1、Embedded Processor Basics
A typical microprocessor consists of a control unit, program counter (PC), instruction register (IR), data channels, memory, etc.
The instruction execution process is generally divided into:
Fetch: Obtain the next instruction to be executed from memory into the instruction register; PC: Program Counter, always points to the next instruction to be executed; IR: Instruction Register, used to hold the fetched instruction; as shown:
Decode: Interpret the instruction and determine the meaning of the instruction; as shown:
Execute: Move data from memory to the data channel register; perform data operations through the Arithmetic Logic Unit (ALU); as shown:
Store: Write data from the register to memory. As shown:
On some microprocessors, such as ARM series processors, DSPs, etc., instructions implement pipelining, and the instruction process is divided according to the number of pipeline stages. For example, a 5-stage pipeline processor executes instructions in 5 stages.
(1) By storage structure: Von Neumann architecture and Harvard architecture
The Von Neumann architecture, also known as the Princeton architecture, is a memory structure that combines program instruction memory and data memory. The processor accesses both program and data memory via the same bus, with the same width for program instructions and data. Examples include the X86 series, ARM7, etc., as shown:
The Harvard architecture is a memory structure that separates program instruction storage and data storage, aiming to alleviate memory access bottlenecks during program execution. Microprocessors with Harvard architecture typically have higher execution efficiency, such as Microchip’s PIC series chips, Motorola’s MC68 series, Zilog’s Z8 series, ATMEL’s AVR series, and ARM’s ARM9, ARM10, and ARM11 series. As shown:
By instruction type, it can be divided into: Complex Instruction Set Computer (CISC) processors and Reduced Instruction Set Computer (RISC) processors. CISC: Complex Instruction Set Computer; has a large number of instructions and addressing modes, requiring more interpreters.
80/20 Rule: 80% of programs use only 20% of the instructions;
Most programs can run with a small number of instructions.
CISC has the following significant characteristics: (1) Instruction format is not fixed, instruction length is inconsistent, and the number of operands can vary; (2) Addressing modes are complex and diverse, facilitating program writing; (3) Uses microprogram structure, requiring a microinstruction sequence to execute each instruction; (4) Each instruction requires several machine cycles to complete; the more complex the instruction, the more machine cycles are required. RISC: Reduced Instruction Set Computer: a small number of instructions, only the most useful instructions are included in the channel; short execution time, ensuring the data channel quickly executes each instruction; simplifies CPU hardware structure design; each instruction uses a standard word length.

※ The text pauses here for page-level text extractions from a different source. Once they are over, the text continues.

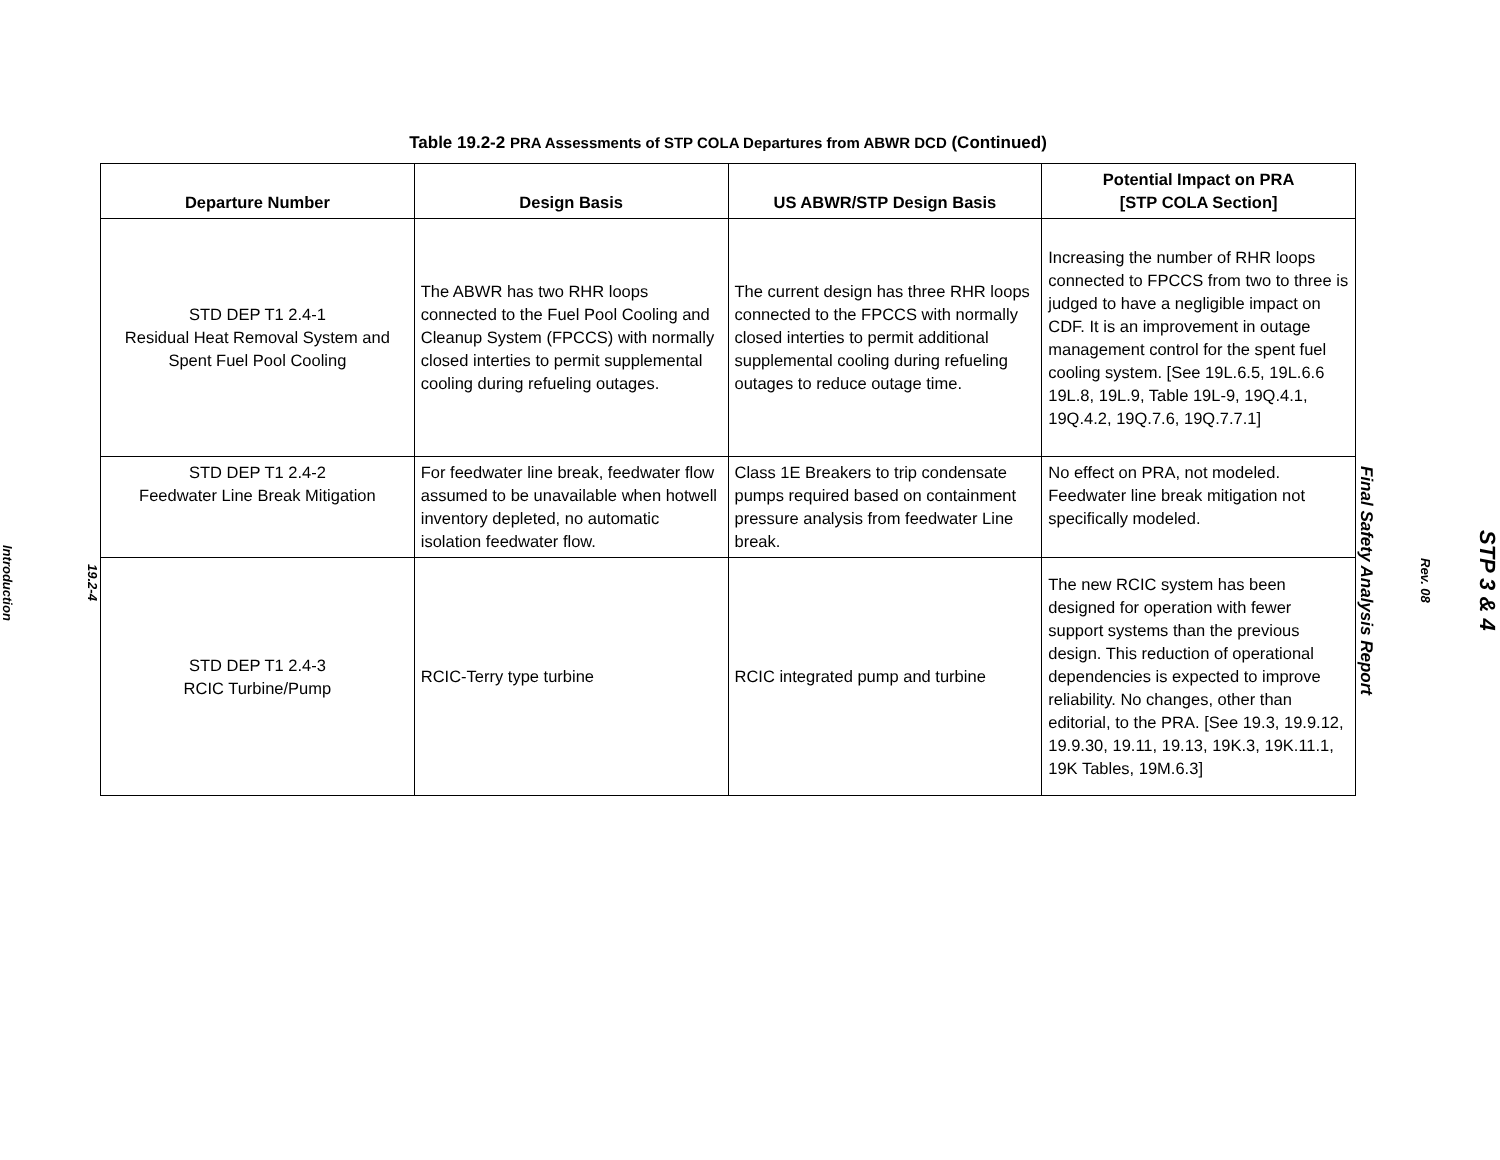19.2-4
Introduction
Table 19.2-2 PRA Assessments of STP COLA Departures from ABWR DCD (Continued)
| Departure Number | Design Basis | US ABWR/STP Design Basis | Potential Impact on PRA [STP COLA Section] |
| --- | --- | --- | --- |
| STD DEP T1 2.4-1 Residual Heat Removal System and Spent Fuel Pool Cooling | The ABWR has two RHR loops connected to the Fuel Pool Cooling and Cleanup System (FPCCS) with normally closed interties to permit supplemental cooling during refueling outages. | The current design has three RHR loops connected to the FPCCS with normally closed interties to permit additional supplemental cooling during refueling outages to reduce outage time. | Increasing the number of RHR loops connected to FPCCS from two to three is judged to have a negligible impact on CDF. It is an improvement in outage management control for the spent fuel cooling system. [See 19L.6.5, 19L.6.6 19L.8, 19L.9, Table 19L-9, 19Q.4.1, 19Q.4.2, 19Q.7.6, 19Q.7.7.1] |
| STD DEP T1 2.4-2 Feedwater Line Break Mitigation | For feedwater line break, feedwater flow assumed to be unavailable when hotwell inventory depleted, no automatic isolation feedwater flow. | Class 1E Breakers to trip condensate pumps required based on containment pressure analysis from feedwater Line break. | No effect on PRA, not modeled. Feedwater line break mitigation not specifically modeled. |
| STD DEP T1 2.4-3 RCIC Turbine/Pump | RCIC-Terry type turbine | RCIC integrated pump and turbine | The new RCIC system has been designed for operation with fewer support systems than the previous design. This reduction of operational dependencies is expected to improve reliability. No changes, other than editorial, to the PRA. [See 19.3, 19.9.12, 19.9.30, 19.11, 19.13, 19K.3, 19K.11.1, 19K Tables, 19M.6.3] |
STP 3 & 4
Rev. 08
Final Safety Analysis Report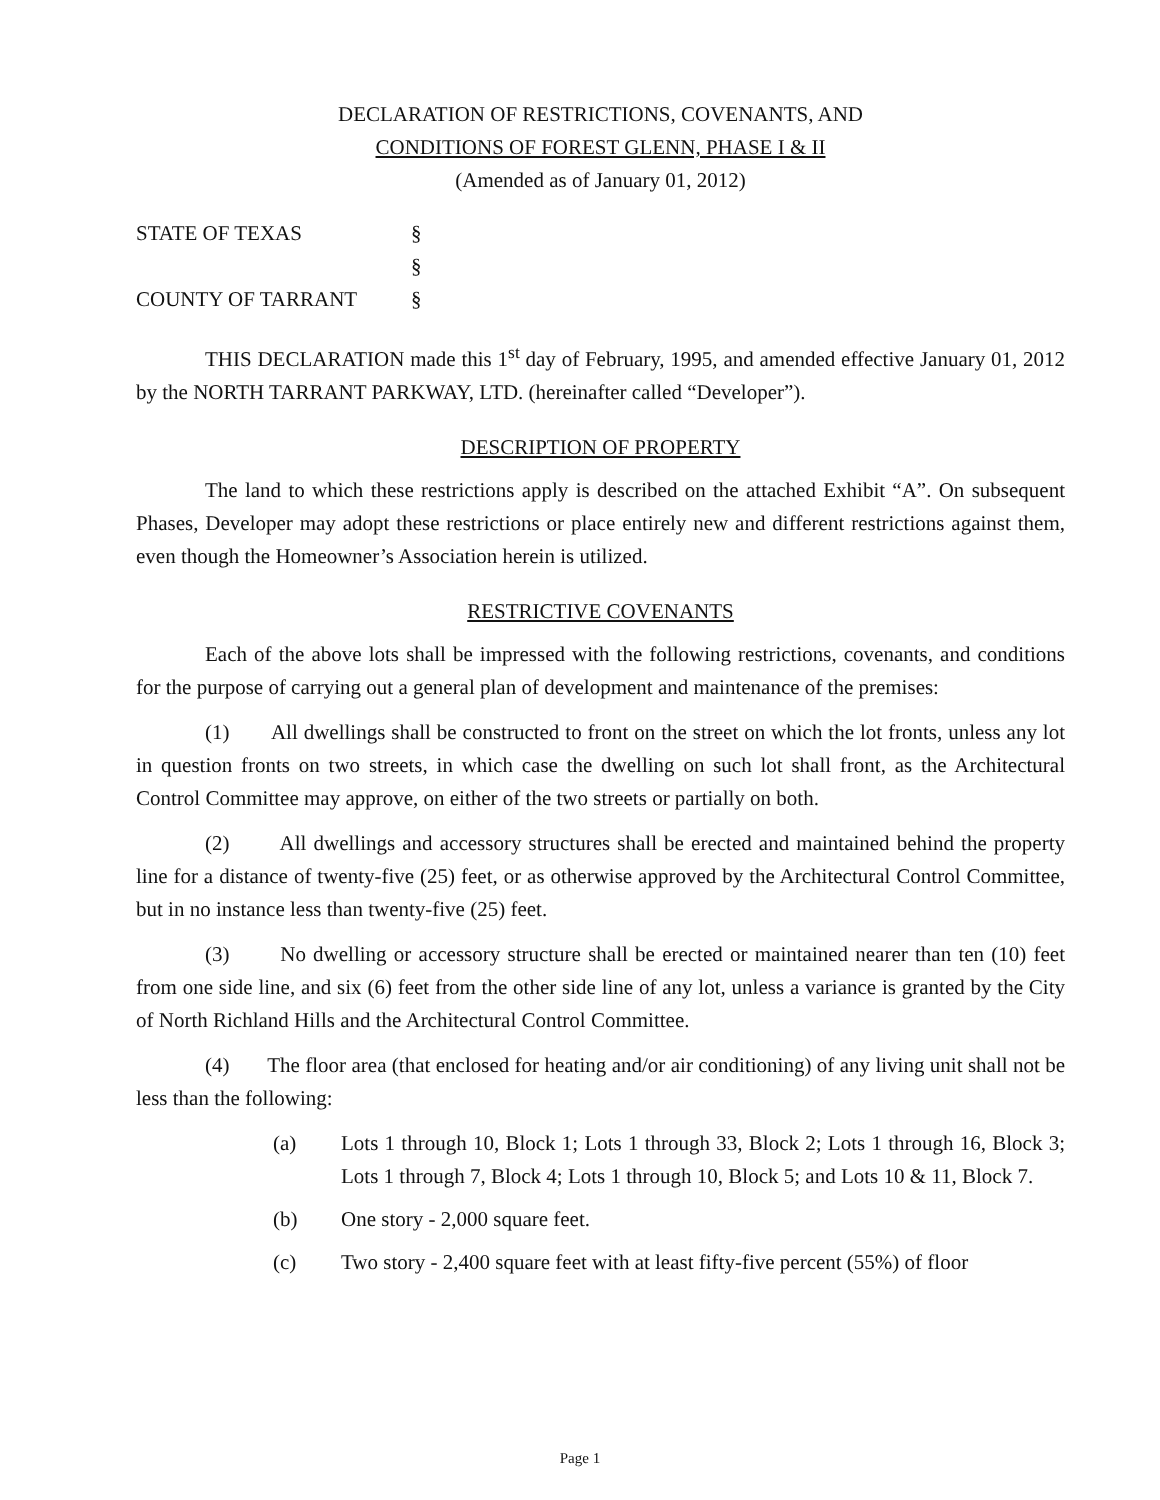DECLARATION OF RESTRICTIONS, COVENANTS, AND
CONDITIONS OF FOREST GLENN, PHASE I & II
(Amended as of January 01, 2012)
| STATE OF TEXAS | § |
| | § |
| COUNTY OF TARRANT | § |
THIS DECLARATION made this 1<sup>st</sup> day of February, 1995, and amended effective January 01, 2012 by the NORTH TARRANT PARKWAY, LTD. (hereinafter called “Developer”).
DESCRIPTION OF PROPERTY
The land to which these restrictions apply is described on the attached Exhibit “A”. On subsequent Phases, Developer may adopt these restrictions or place entirely new and different restrictions against them, even though the Homeowner’s Association herein is utilized.
RESTRICTIVE COVENANTS
Each of the above lots shall be impressed with the following restrictions, covenants, and conditions for the purpose of carrying out a general plan of development and maintenance of the premises:
(1) All dwellings shall be constructed to front on the street on which the lot fronts, unless any lot in question fronts on two streets, in which case the dwelling on such lot shall front, as the Architectural Control Committee may approve, on either of the two streets or partially on both.
(2) All dwellings and accessory structures shall be erected and maintained behind the property line for a distance of twenty-five (25) feet, or as otherwise approved by the Architectural Control Committee, but in no instance less than twenty-five (25) feet.
(3) No dwelling or accessory structure shall be erected or maintained nearer than ten (10) feet from one side line, and six (6) feet from the other side line of any lot, unless a variance is granted by the City of North Richland Hills and the Architectural Control Committee.
(4) The floor area (that enclosed for heating and/or air conditioning) of any living unit shall not be less than the following:
(a) Lots 1 through 10, Block 1; Lots 1 through 33, Block 2; Lots 1 through 16, Block 3; Lots 1 through 7, Block 4; Lots 1 through 10, Block 5; and Lots 10 & 11, Block 7.
(b) One story - 2,000 square feet.
(c) Two story - 2,400 square feet with at least fifty-five percent (55%) of floor
Page 1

2、ARM Processor Architecture
ARM stands for Advanced RISC Machines.
On April 26, 1985, the first ARM prototype was born at Acorn Computers Ltd. in Cambridge, UK. In the late 1980s, ARM quickly developed into Acorn’s desktop products, forming the basis of computer education in the UK.
In 1990, Advanced RISC Machines Limited was established.
In the 1990s, ARM’s 32-bit embedded RISC processors expanded globally, occupying a leading position in the low power, low cost, and high performance embedded system application fields.
Currently, it holds over 75% of the 32-bit embedded product market.
32-bit RISC processors are favored, with ARM embedded microprocessor series leading the way.
Although ARM was established only over 20 years ago, in 1999, due to the booming mobile phone market, its 32-bit RISC processors accounted for over 50% market share. By early 2001, ARM’s 32-bit RISC processor market share exceeded 75%. ARM is an intellectual property supplier and design company. Partner companies produce various characteristic chips.
Characteristics of ARM processors: (1) ARM instructions are 32-bit fixed length (except for the AArch64 architecture, which adds 64-bit instructions); (2) Rich in registers (37 registers); (3) Ordinary Load/Store instructions; (4) Multi-register Load/Store instructions; (5) Conditional execution of instructions; (6) Single instruction completion of data shift and ALU operations in a single clock cycle; (7) Functionality of ARM processors is extended through variants and coprocessors; (8) 16-bit Thumb instructions are extended to improve code density. ARM naming rules are roughly divided into two categories: “processor series” naming rules based on ARM Architecture version; “processor model” naming rules based on ARM Architecture version.
ARMv6 architecture introduces a series of new features including Single Instruction Multiple Data (SIMD) operations.
ARMv6-M architecture is designed for low-cost, high-performance devices, providing powerful 32-bit solutions to markets previously dominated by 8-bit devices, such as Cortex™-M0 and Cortex-M1. ARMv7 architecture, all ARMv7 architecture processors implement Thumb-2 technology (an optimized 16/32-bit mixed instruction set). This architecture is divided into 3 types of processors: Cortex-A – application processors, Cortex-R – real-time processors, Cortex-M – microcontrollers.
ARMv8 architecture, ARMv8-A introduces 64-bit architecture support into the ARM architecture, including: 64-bit general-purpose registers, SP (Stack Pointer) and PC (Program Counter), 64-bit data processing and extended virtual addressing, compatible with 32-bit processing.
ARMv9 architecture, the most significant upgrade is in AI and security, enhancing security based on ARMv8, adding vector computing, machine learning, and data signal processing capabilities, with performance improvements expected to be substantial. 1)ARM Data Types (1) Double-Word: 64 bits (2) Word: In ARM architecture, the length of a word is 32 bits. (3) Half-Word: In ARM architecture, the length of a half-word is 16 bits. (4) Byte: In ARM architecture, the length of a byte is 8 bits.
2)ARM Processor Storage Format
As a 32-bit microprocessor, the maximum addressing space supported by the ARM architecture is 4GB.
ARM architecture can store word data using two methods, namely big-endian and little-endian modes.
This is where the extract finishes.